Directions: Look below for the line that contains "right eye: (607, 637)", then copy it and each following line exactly, through and including the line that contains "right shoulder: (291, 408)".

Information provided:
________________

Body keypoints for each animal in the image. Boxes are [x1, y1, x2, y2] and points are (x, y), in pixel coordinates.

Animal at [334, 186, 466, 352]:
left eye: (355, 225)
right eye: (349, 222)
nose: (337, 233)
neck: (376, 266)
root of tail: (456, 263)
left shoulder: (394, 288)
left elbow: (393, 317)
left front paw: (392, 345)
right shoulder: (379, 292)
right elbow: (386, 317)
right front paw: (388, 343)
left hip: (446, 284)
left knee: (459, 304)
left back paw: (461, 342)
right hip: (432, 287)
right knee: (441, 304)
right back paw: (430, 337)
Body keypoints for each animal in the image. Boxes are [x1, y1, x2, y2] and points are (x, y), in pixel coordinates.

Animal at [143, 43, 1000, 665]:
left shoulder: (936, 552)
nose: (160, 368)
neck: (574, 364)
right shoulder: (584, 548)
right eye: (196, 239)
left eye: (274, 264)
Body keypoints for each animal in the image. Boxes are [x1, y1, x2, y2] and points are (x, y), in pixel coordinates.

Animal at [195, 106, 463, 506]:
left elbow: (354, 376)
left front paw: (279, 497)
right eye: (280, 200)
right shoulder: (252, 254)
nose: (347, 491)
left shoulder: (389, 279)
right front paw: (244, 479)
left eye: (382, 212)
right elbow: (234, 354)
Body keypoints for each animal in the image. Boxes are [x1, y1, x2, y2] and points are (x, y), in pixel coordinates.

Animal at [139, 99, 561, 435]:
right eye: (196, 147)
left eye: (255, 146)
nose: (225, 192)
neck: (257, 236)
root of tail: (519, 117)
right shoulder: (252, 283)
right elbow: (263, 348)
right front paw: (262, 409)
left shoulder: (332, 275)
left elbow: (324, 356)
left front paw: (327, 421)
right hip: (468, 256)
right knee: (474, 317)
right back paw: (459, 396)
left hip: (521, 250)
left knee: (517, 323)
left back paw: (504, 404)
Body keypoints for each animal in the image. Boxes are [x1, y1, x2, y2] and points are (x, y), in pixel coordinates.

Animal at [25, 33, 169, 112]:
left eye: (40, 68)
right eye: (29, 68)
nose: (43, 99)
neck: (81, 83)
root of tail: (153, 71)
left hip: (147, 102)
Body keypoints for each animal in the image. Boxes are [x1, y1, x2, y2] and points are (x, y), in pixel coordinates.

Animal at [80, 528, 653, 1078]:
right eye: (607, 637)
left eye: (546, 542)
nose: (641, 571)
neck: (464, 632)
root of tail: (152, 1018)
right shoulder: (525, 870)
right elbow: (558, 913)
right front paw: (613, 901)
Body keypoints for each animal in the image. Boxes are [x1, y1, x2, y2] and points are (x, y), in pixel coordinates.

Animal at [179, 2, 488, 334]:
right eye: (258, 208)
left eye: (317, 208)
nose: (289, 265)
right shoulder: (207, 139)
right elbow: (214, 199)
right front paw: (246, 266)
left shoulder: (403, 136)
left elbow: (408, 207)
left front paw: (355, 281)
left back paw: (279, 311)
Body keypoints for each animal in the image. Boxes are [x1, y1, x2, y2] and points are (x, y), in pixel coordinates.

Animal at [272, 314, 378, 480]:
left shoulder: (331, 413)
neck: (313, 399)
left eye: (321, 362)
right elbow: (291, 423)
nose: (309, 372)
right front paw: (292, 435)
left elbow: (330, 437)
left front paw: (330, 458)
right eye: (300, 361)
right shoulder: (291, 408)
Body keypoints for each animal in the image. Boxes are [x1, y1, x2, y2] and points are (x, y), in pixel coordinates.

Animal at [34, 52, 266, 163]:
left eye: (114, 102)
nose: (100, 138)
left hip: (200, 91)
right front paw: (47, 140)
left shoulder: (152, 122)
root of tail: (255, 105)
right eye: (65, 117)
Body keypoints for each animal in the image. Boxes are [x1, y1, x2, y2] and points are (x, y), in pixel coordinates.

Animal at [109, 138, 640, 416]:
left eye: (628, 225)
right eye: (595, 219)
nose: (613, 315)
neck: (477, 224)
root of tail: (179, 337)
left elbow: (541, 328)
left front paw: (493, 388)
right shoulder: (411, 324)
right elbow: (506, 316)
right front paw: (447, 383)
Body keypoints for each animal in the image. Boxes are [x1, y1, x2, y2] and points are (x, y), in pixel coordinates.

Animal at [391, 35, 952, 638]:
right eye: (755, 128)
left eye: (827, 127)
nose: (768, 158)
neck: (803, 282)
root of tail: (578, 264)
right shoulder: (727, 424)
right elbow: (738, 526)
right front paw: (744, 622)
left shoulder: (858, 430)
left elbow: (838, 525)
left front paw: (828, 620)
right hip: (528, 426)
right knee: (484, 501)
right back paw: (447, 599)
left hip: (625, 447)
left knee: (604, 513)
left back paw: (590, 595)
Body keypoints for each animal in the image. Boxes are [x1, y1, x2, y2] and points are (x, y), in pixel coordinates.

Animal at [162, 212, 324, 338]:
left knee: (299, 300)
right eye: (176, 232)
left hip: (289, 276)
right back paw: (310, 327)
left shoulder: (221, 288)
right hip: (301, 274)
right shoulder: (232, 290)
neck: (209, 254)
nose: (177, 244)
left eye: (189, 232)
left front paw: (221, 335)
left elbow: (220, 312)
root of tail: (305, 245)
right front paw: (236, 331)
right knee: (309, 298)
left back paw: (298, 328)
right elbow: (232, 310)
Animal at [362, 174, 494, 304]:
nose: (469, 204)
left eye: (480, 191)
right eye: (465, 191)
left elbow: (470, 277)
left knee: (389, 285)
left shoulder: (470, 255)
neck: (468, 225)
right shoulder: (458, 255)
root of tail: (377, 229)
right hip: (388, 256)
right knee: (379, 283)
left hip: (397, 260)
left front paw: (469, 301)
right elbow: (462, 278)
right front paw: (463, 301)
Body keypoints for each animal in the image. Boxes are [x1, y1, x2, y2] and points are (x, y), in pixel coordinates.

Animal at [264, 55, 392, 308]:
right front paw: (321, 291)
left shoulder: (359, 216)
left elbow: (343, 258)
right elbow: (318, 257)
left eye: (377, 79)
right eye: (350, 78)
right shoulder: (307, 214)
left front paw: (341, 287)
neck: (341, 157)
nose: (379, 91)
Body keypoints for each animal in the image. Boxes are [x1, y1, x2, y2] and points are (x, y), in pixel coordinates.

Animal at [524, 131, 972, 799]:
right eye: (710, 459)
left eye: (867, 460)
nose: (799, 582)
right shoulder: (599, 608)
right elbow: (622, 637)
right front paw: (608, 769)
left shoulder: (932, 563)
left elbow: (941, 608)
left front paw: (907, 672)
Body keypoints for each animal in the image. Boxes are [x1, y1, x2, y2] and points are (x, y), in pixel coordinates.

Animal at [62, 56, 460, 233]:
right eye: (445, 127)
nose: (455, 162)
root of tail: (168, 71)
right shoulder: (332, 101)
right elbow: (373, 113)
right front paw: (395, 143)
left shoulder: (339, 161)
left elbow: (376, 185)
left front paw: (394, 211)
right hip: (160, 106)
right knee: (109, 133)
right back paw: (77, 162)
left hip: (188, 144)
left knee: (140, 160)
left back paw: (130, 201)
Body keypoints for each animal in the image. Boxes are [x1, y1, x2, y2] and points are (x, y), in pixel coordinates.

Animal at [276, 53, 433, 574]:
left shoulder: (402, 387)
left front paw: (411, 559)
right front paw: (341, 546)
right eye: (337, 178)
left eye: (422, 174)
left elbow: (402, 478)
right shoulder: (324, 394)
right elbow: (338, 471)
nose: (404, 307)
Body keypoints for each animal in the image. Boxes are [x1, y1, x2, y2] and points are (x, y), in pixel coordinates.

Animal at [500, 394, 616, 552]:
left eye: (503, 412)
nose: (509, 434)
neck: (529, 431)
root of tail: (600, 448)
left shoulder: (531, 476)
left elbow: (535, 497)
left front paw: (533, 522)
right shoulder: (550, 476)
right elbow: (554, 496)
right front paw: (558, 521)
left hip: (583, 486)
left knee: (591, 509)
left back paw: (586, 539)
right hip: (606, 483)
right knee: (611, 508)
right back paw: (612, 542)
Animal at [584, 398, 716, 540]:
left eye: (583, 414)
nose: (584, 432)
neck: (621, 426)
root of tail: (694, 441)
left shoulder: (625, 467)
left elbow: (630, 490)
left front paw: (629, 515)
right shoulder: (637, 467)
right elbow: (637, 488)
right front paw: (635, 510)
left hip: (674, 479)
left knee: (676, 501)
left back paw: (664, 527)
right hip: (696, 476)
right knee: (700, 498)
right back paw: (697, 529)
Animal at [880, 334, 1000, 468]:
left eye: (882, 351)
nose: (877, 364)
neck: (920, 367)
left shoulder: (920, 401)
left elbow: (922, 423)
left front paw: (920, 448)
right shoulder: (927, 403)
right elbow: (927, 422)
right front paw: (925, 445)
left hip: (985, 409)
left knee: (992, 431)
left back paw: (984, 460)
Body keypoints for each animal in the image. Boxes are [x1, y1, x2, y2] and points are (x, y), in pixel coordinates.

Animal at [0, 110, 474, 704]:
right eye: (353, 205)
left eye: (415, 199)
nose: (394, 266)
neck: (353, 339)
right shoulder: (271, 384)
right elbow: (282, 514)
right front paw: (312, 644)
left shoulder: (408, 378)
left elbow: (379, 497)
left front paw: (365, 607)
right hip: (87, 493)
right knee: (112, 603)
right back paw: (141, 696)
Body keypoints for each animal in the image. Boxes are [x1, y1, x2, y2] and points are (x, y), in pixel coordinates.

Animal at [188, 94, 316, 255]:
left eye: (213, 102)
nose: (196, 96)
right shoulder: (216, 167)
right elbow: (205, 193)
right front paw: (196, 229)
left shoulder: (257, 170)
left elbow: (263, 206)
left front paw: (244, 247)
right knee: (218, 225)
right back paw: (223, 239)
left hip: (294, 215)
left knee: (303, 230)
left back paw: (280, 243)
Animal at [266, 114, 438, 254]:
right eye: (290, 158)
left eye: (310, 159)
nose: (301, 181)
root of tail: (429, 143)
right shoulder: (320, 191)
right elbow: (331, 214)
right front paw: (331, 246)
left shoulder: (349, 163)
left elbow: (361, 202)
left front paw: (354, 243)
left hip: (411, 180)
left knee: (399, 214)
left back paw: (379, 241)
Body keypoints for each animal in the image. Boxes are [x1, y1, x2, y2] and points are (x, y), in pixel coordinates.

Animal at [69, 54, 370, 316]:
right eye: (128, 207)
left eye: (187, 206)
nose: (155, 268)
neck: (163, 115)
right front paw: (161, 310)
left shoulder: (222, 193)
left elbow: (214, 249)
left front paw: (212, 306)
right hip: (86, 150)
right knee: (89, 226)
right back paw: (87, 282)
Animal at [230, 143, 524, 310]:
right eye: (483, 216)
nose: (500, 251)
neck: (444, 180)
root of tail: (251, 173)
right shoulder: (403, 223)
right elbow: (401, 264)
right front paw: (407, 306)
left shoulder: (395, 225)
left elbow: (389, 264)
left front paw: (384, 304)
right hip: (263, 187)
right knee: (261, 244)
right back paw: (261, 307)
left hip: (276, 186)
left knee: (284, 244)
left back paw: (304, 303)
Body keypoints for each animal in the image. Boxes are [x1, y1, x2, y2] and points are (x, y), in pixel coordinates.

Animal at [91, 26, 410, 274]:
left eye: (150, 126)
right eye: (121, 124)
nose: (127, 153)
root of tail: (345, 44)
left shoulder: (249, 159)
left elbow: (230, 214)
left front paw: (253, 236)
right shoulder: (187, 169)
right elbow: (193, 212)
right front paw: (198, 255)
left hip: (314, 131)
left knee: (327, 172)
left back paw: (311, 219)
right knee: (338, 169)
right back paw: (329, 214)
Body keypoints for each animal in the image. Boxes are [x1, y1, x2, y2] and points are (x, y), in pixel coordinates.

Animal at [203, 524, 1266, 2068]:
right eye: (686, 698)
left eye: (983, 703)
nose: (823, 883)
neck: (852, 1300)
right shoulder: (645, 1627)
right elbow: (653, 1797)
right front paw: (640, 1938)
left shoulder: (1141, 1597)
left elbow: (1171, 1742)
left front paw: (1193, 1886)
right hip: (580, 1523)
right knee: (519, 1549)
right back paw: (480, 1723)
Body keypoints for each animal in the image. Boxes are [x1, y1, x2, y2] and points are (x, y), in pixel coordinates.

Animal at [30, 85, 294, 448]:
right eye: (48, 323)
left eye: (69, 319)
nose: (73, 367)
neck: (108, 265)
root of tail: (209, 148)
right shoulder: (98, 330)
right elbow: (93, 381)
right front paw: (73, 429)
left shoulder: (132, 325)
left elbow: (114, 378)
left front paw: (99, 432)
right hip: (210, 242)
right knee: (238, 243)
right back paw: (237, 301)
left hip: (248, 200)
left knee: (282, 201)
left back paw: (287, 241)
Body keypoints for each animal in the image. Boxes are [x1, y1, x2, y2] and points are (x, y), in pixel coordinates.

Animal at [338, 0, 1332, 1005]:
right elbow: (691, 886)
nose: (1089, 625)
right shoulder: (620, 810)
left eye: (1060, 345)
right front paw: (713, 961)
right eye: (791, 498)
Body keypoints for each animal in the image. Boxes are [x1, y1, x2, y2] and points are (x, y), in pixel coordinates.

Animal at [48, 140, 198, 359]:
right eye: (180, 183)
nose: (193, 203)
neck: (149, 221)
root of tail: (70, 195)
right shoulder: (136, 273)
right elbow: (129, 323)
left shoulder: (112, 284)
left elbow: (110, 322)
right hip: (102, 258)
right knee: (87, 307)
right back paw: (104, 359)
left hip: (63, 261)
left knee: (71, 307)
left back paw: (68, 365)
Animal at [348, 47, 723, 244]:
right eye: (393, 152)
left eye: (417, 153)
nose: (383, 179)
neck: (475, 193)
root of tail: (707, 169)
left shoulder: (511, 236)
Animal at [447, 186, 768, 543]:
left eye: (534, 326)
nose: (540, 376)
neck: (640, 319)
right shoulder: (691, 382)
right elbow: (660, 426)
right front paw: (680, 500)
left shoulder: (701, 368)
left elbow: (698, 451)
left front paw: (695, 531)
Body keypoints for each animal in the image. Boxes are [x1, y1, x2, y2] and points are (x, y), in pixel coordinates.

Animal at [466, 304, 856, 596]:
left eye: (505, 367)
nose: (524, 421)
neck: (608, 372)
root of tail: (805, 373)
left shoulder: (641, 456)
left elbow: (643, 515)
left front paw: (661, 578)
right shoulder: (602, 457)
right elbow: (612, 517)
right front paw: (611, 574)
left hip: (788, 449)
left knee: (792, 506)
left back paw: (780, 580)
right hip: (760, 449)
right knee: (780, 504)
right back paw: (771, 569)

________________

Task solution:
right eye: (607, 637)
left eye: (546, 542)
nose: (641, 571)
neck: (464, 632)
root of tail: (152, 1018)
right shoulder: (525, 870)
right elbow: (558, 913)
right front paw: (613, 901)
Body keypoints for each animal in the image. Boxes are [x1, y1, x2, y2] and points are (x, y), in pixel coordinates.

Animal at [179, 2, 488, 334]:
right eye: (258, 208)
left eye: (317, 208)
nose: (289, 265)
right shoulder: (207, 139)
right elbow: (214, 199)
right front paw: (246, 266)
left shoulder: (403, 136)
left elbow: (408, 207)
left front paw: (355, 281)
left back paw: (279, 311)
Body keypoints for each animal in the image. Boxes are [x1, y1, x2, y2] and points are (x, y), in pixel coordinates.

Animal at [272, 314, 378, 480]:
left shoulder: (331, 413)
neck: (313, 399)
left eye: (321, 362)
right elbow: (291, 423)
nose: (309, 372)
right front paw: (292, 435)
left elbow: (330, 437)
left front paw: (330, 458)
right eye: (300, 361)
right shoulder: (291, 408)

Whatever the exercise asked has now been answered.